Not everybody is terrible, not even on the tourist coast. In auntie stores I have nice conversations. Says one robed lady behind the cash register: "Oh là là, l'Allemagne! I'd love to go there and drink all the milk."

At the live concert in the Odyssee club, just after the "Quebeck"-obsessed taxi men and the insult at the King's club, I join the madly dancing local crowd. I am the only white. Pape Ndiaye and his seven musicians play Senegal's popular, firy, polyrhythmic Mbalax pop. My dance steps are stiff and meagre, but I'm celebrated by all, even the lead singer smiles something into the microphone. At the door, I find a taxi driver who quickly halves the asking price for me. Just when we reach the hotel gate, he says "Oh monsieur, I've seen you dancing, that was great".

Nobody says it, but it is also a question of tribe. Male Wolof or Mandinka are the most preposterous, psycho and socially deformed; they dominate most of northern Senegal and Gambia. Joola (Diola) or Fulaar (Peul) people are often less pushy, more likable, even subtle.

Saly and my Saly bride also feature in the next two submissions. Saly is by far worse than Senegal's other famous beach resort, Cap Skirring in the deep south (but I spent only one afternoon on the Cap Skirring beach). Saly is also decidedly worse than the nearby Gambian tourist coast (even though Gambia has brutal tourist hasslers as well; see later submissions).

— More Senegalese Men —

In my laptop I have the directions for a difficult to find lodge in La Somone near Saly. The taxi has almost reached its destination, only the last sentence of that description is still relevant. Sitting next to the taxi driver, I open the laptop and tell him to read only the last sentence of the displayed information, all earlier sentences are obsolete.

While driving at full speed, he starts reading aloud from the very first sentence. It will take much time till he reaches the last sentence. I interrupt his lecture and tell him to read only the very last sentence. Upon that, he starts to re-read the first sentence aloud. We miss the turn-off that's described in the last sentence.

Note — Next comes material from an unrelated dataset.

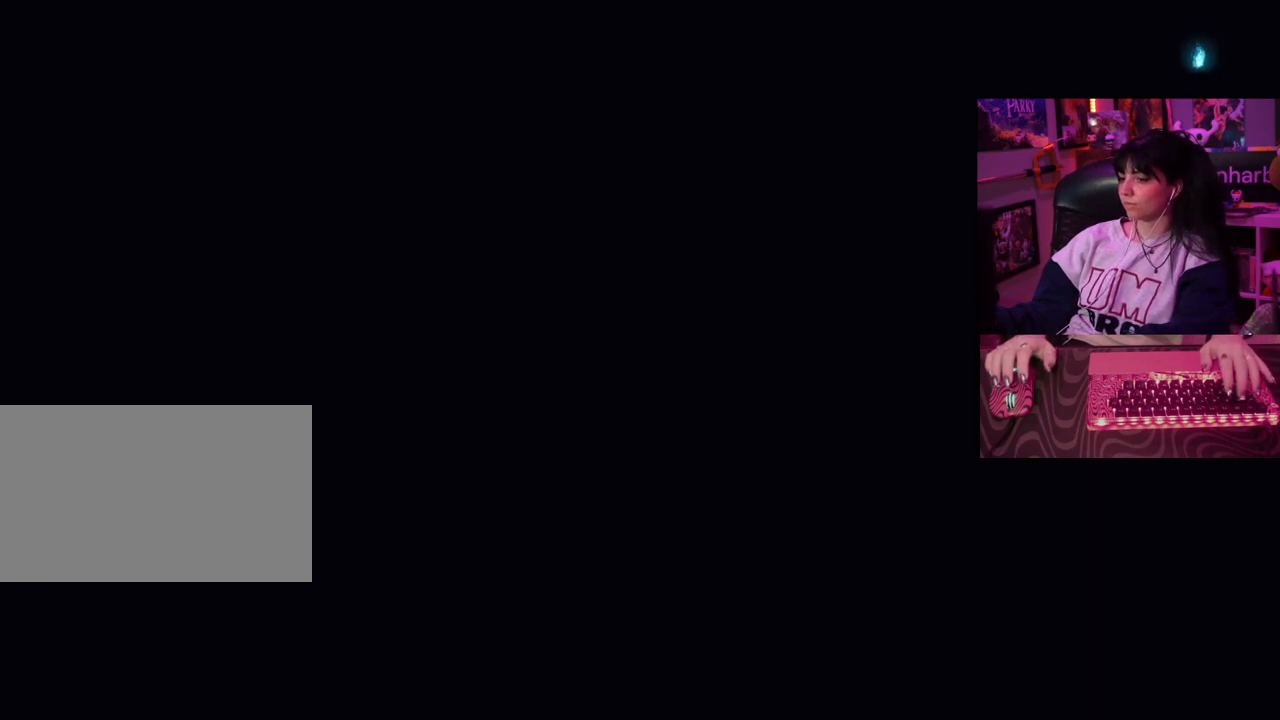
{"keys": [], "mouse": [], "events": [[383, "tab", "down"], [483, "tab", "up"]]}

I have a guide who likes to play with my camera, also when a boatman paddles us along the river. The boat is shaking, so I put the camera strap around the guide's wrist. Now the camera can't fall down accidentally.

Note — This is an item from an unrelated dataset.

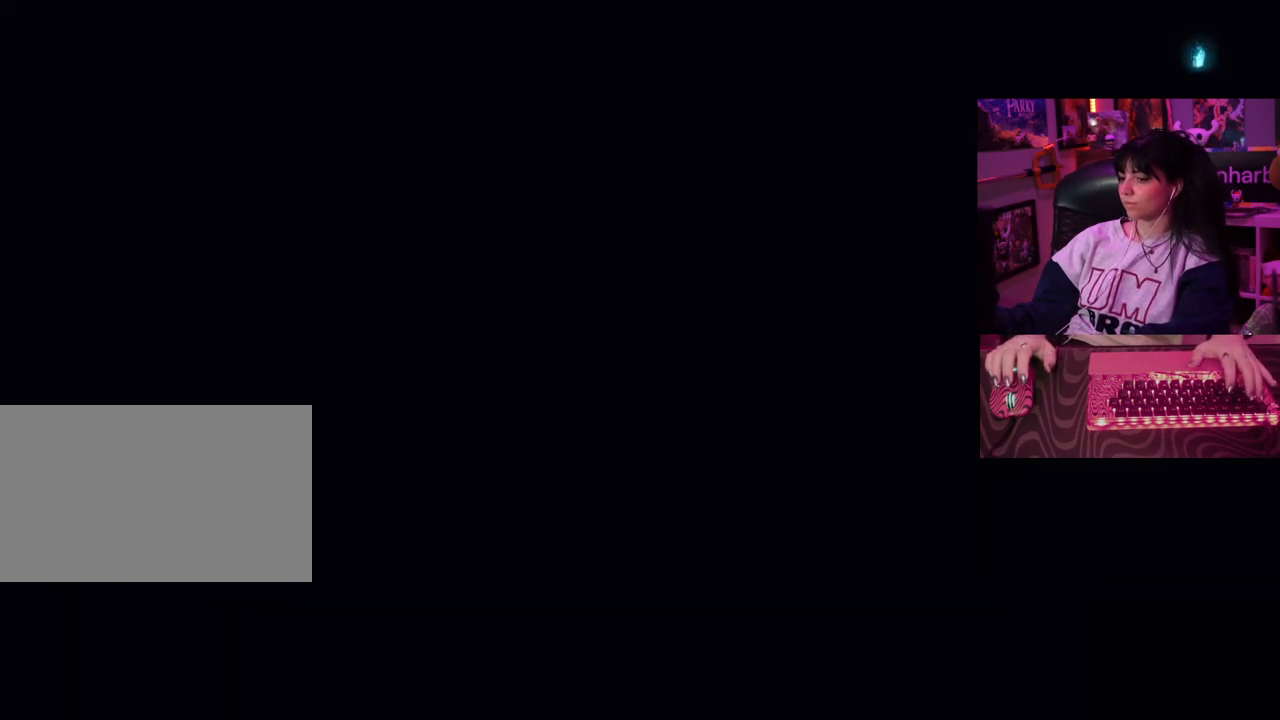
{"keys": [], "mouse": [], "events": []}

The guide removes the camera strap from his wrist.

I put the strap back around his wrist again.

The guide removes the strap from his wrist again and continues to play with my unsecured camera. He has a very satisfied face now.

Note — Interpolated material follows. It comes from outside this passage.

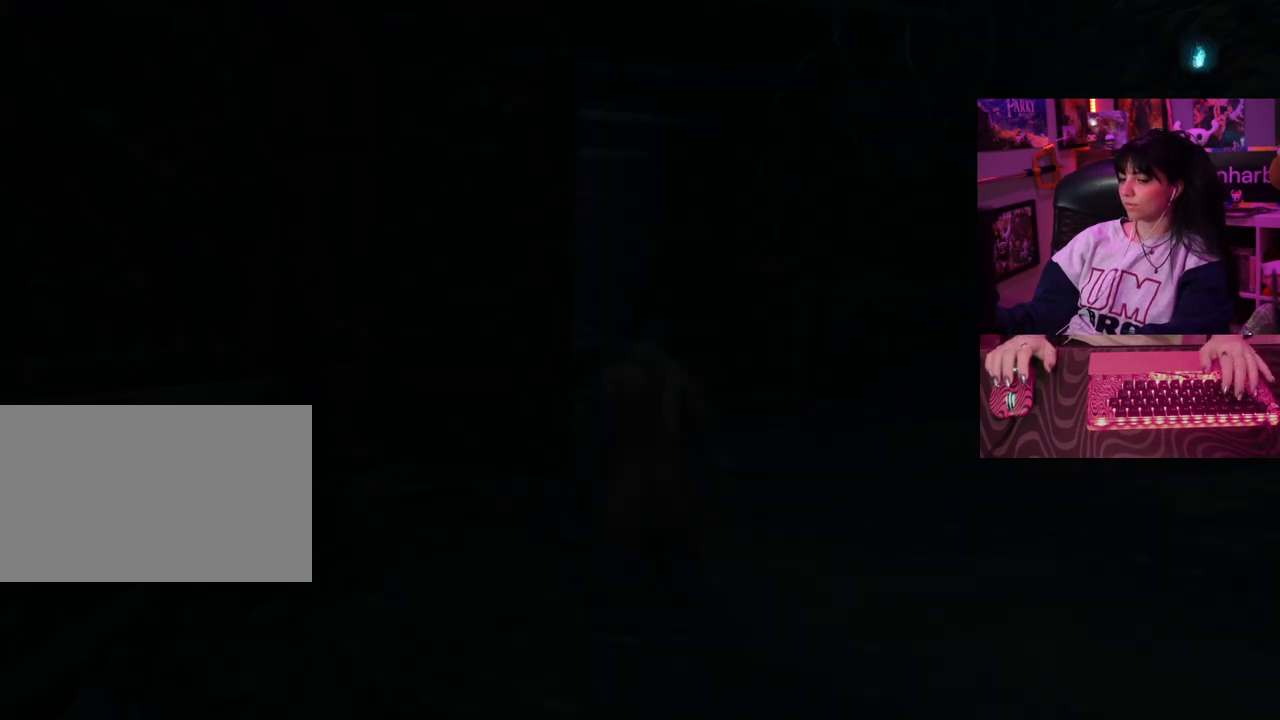
{"keys": [], "mouse": [], "events": []}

For intense one-day pothole research, I rent a brand-new luxury jeep cum driver for 90 Euro plus gasoline. On the wide two-lane asphalt road, another driver blocks our lane, as he talks to a fish vendor outside. There are no other vehicles anywhere, so my driver could easily steer around the parked car. My driver stops next to the halted car and interrogates through the open windows why the other one blocks our road side.

The driver sounds the horn when he sees children near the road. "Children are always so careless", he frowns, "I am forced to honk when I see them."

We are on a narrow village sand track at very low speed. A few children play with a balloon. The balloon rolls towards the car. My driver could easily stop or steer around the balloon. Instead, he maintains his direction and the balloon explodes with a bang.

"This is what I told you", frowns the driver, "the children are so careless".


Very nice report, but give me Pattaya over Saly any day!